Ghada Jamshir (غادة جمشير) is a Bahraini women's rights activist and an ardent campaigner for the reform of Sharia courts in Bahrain and the Arab States of the Persian Gulf. Jamshir heads the Women's Petition Committee lobbying for a law that would shift jurisdiction over family and women's affairs from Islamic Sharia court to civil courts.

Jamshir has called the Al Khalifa government's reforms "artificial and marginal". In a statement in December 2006 she said,

The government is using the family law issue as a bargaining tool with opposition Islamic groups. This is evident through the fact that the authorities raise this issue when ever they want to distract attention from other controversial political issues. While no serious steps are taken to help approve this law, although the government and its puppet National Assembly had no trouble in the last four years when it came to approving restrictive laws related to basic freedoms.

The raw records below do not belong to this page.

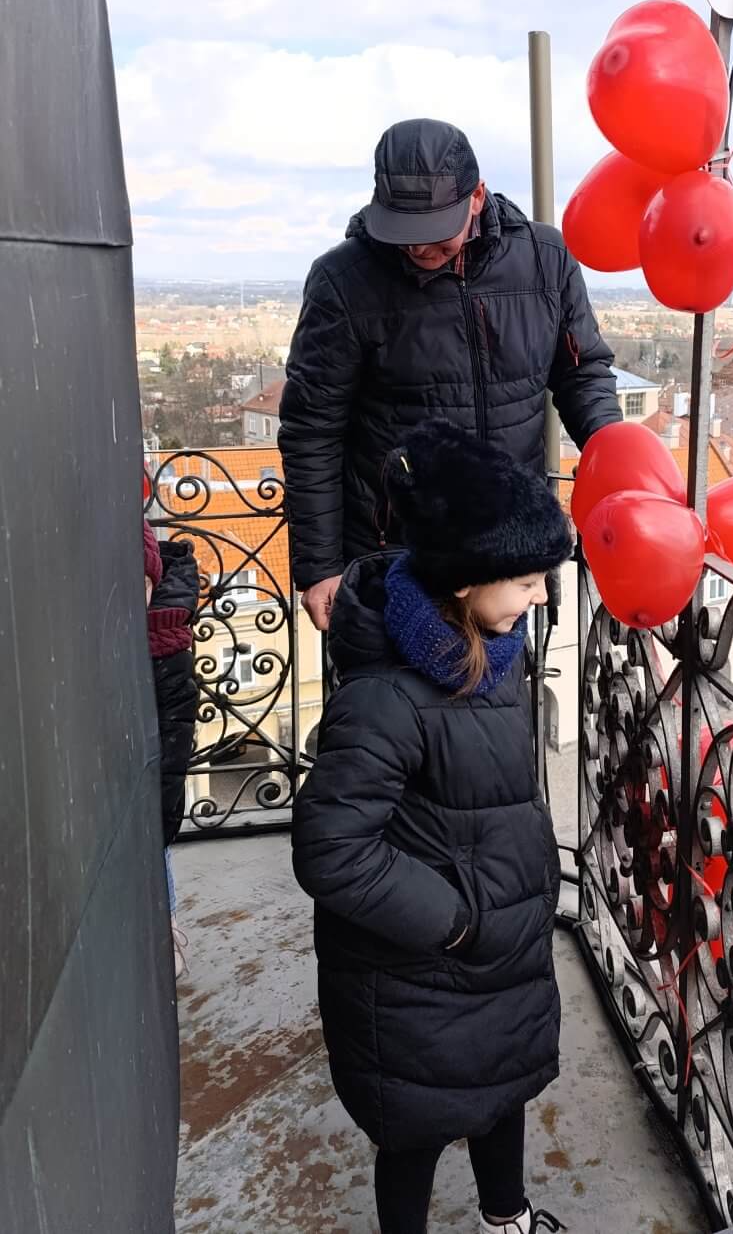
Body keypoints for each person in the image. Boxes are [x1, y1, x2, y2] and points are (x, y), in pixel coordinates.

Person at [292, 422, 573, 1234]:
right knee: (416, 1128)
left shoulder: (494, 655)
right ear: (466, 583)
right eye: (528, 582)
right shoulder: (387, 698)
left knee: (502, 1090)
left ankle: (506, 1216)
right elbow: (333, 849)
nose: (542, 598)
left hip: (498, 949)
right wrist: (454, 921)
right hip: (421, 967)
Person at [279, 119, 621, 631]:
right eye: (406, 236)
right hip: (394, 558)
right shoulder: (343, 281)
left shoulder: (545, 259)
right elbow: (312, 429)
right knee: (388, 685)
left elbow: (583, 376)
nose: (420, 251)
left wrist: (618, 465)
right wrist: (320, 568)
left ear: (476, 197)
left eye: (437, 236)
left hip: (505, 554)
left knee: (501, 684)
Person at [143, 518, 202, 979]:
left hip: (154, 779)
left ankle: (165, 922)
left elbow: (175, 732)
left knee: (152, 837)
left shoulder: (165, 635)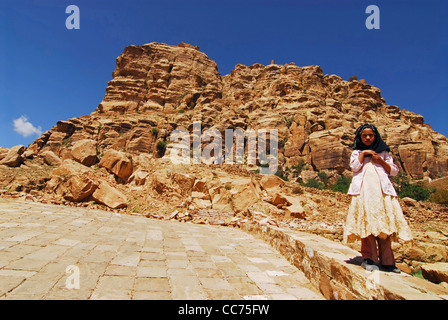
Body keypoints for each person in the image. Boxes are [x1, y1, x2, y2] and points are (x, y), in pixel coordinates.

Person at [343, 124, 413, 273]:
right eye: (364, 135)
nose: (368, 138)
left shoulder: (384, 153)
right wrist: (364, 154)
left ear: (376, 136)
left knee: (384, 225)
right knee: (366, 223)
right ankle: (369, 259)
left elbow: (393, 172)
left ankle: (388, 261)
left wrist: (380, 160)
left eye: (371, 135)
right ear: (360, 138)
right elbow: (354, 167)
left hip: (382, 193)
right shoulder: (356, 152)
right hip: (363, 192)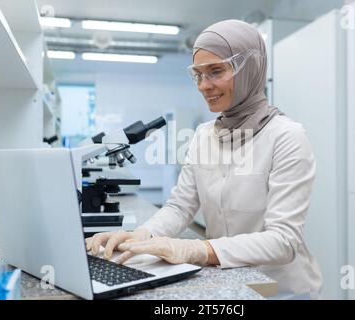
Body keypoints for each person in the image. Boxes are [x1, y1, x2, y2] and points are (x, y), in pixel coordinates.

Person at [86, 19, 322, 296]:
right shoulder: (204, 135)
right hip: (225, 282)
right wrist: (143, 234)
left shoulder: (286, 136)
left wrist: (196, 249)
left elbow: (284, 241)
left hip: (280, 289)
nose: (203, 85)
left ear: (250, 69)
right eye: (198, 74)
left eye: (215, 71)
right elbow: (181, 206)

All of this is why no one in Bahrain believes in government clichés and government institution like the High Council for Women. The government used women's rights as a decorative tool on the international level. While the High Council for Women was used to hinder non-governmental women societies and to block the registration of the Women Union for many years. Even when the union was recently registered, it was restricted by the law on societies.

Jamshir has been outspoken in criticizing the Bahraini government for its role in the Bandargate scandal. In 2007 she alleged that the Interior Ministry was attempting to spy on her.

==Backlash by the government==
In 2005, the Bahraini government brought three criminal charges against Jamshir for allegedly publicly defaming the Islamic family court judiciary, and faced a jail sentence of up to 15 years. These charges were eventually dropped on 19 June 2005.

Since 2006, Ghada Jamsheer has been under permanent surveillance, there is a 24-hour presence of plainclothes public security officials of the Ministry of the Interior outside her home.

After her criticism of government policies, Bahrain authorities ordered the local media and press to prevent the publication of any news relating to Jamshir. The order came from the Royal Court, through its minister Shaikh Khalid bin Ahmed Al Khalifa. Jamshir also claims that the Minister of the Royal Court gave her a direct threat demanding that she end her public work, after which the regime attempted to install a spy camera in her house, bugged her telephone, and sent individuals to bribe and blackmail her.

In 2006, Time magazine identified Jamshir as one of four heroes of freedom in the Arab world, and Forbes magazine selected her as one of the ten most powerful and effective women in the Arab world.